Rainbows aren't just for world champions
Location
Northern Ireland
Did Coleraine main street have cars up it in any stage over the last few decades? I certainly don't remember vehicular traffic going past the town hall and on up. It would be interesting to know at what stage it was fully pedestrianised as the street certainly looks to have been built wide enough for traffic.

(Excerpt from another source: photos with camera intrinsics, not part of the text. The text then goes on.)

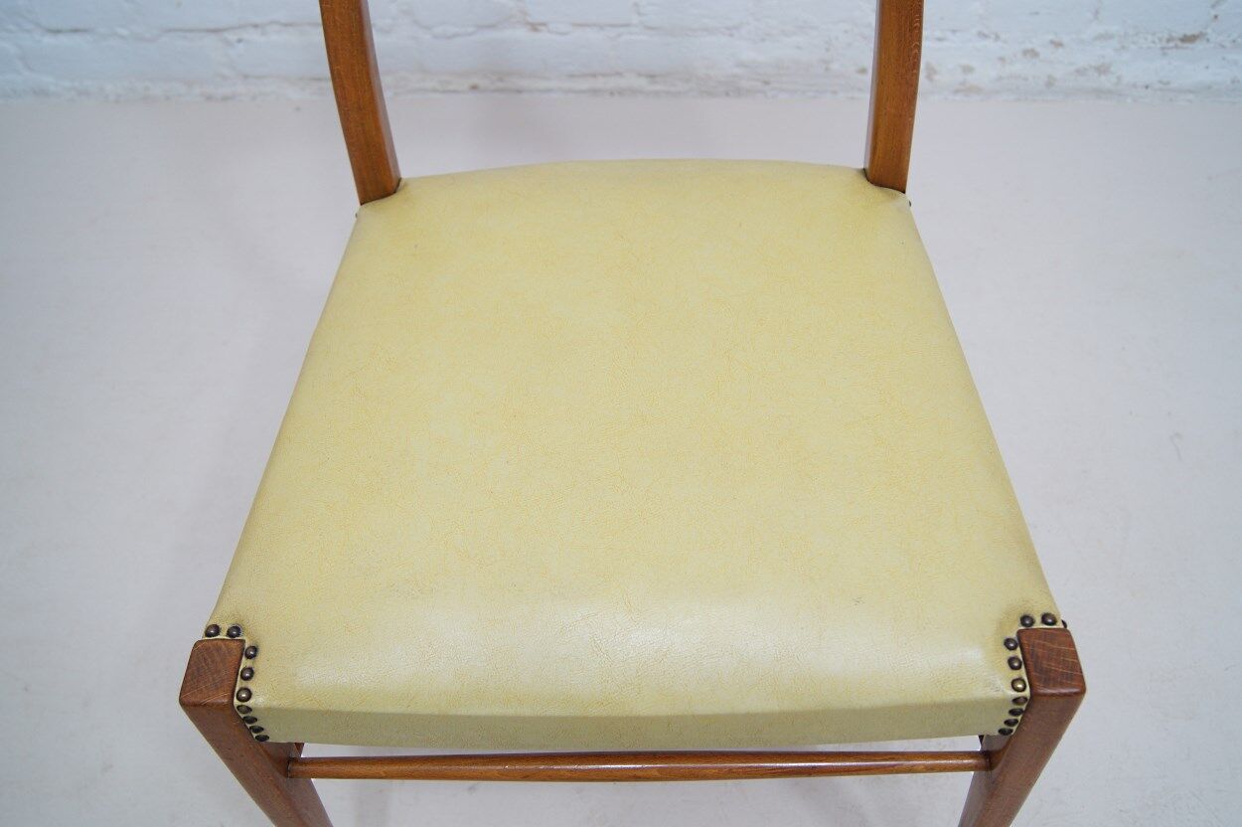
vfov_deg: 39.9
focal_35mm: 33
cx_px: 621
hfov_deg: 57.2
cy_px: 414
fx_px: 1138
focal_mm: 22
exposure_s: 1/30
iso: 200
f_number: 4
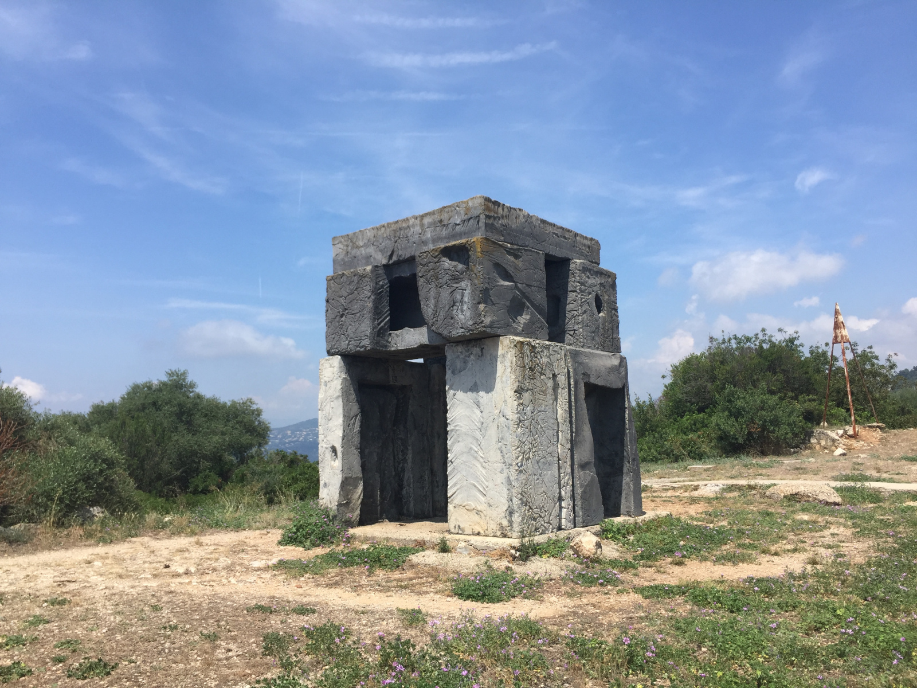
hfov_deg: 61.7
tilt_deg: +7.3
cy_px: 344
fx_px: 768
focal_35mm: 29
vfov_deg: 48.2
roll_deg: +0.4
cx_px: 458
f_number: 2.2
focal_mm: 4.15
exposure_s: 1/1799
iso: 32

I would also challenge the statement that coleraine has a great sit-outside coffee culture! Sure it's great that we don't encounter cars for the short stretch through the town but it's hardly limavady! :tongue:
I've no idea 😂
 
Yes it works with a five lane that as the op pointed out easy as it will not limit traffic in any way, however in the Netherlands, Belgium, and Germany it is much more common that children cycle to school, that people go for a quick shop on a bike and so on. All little things that add up in causes of traffic jams, and if imported to the uk also will on the slightly longer term save money on the Nhs.(because of the health benefits of regular cycling)
However Government, counties and councils have to do a lot more and in much more different ways than they do now. If i look around me for example now, there are two cyclepaths i can think of that are good, but in order to reach those i have to go to mud path first and once i'm on that path on the end it leave on needing to merge on a busy lane.(having to cross it first) If i want to cycle to London from here i can but i have to merge on to several A-roads. If i want to drive to Rotterdam from the city i was born in i could do that like i did years ago when i was 14 without having to merge on any A road because the whole route has a multiple dedicated cycle paths. It's not that the Netherlands, Belgium or Germany don't have any traffic jams at all sure they are there, but again comparing with the town i was born in, which is about the same size as the town i live in now there is a huge difference in terms of that there is much more built up traffic here.
 

Drago

Legendary Member
None of it will work here due to the culture of laziness and self entitlement that pervades society. Draconian legislation to curtail unnecessary private car use (or perhaps the fickleness of the market and financial and/or commercial considerations intervention to make it too expensive) is the only way things will ever improve here in the UK.
 

briantrumpet

Legendary Member
Location
Devon & Die
None of it will work here due to the culture of laziness and self entitlement that pervades society. Draconian legislation to curtail unnecessary private car use (or perhaps the fickleness of the market and financial and/or commercial considerations intervention to make it too expensive) is the only way things will ever improve here in the UK.
I think you mean 'Dragonian legislation' ;)
 
Did Coleraine main street have cars up it in any stage over the last few decades? I certainly don't remember vehicular traffic going past the town hall and on up. It would be interesting to know at what stage it was fully pedestrianised as the street certainly looks to have been built wide enough for traffic.

I would also challenge the statement that coleraine has a great sit-outside coffee culture! Sure it's great that we don't encounter cars for the short stretch through the town but it's hardly limavady! :tongue:

Yes, it had cars around it many years ago. Maybe before the 90s or sometime in the 90s they changed it? I've only seen old photos, only 24 myself!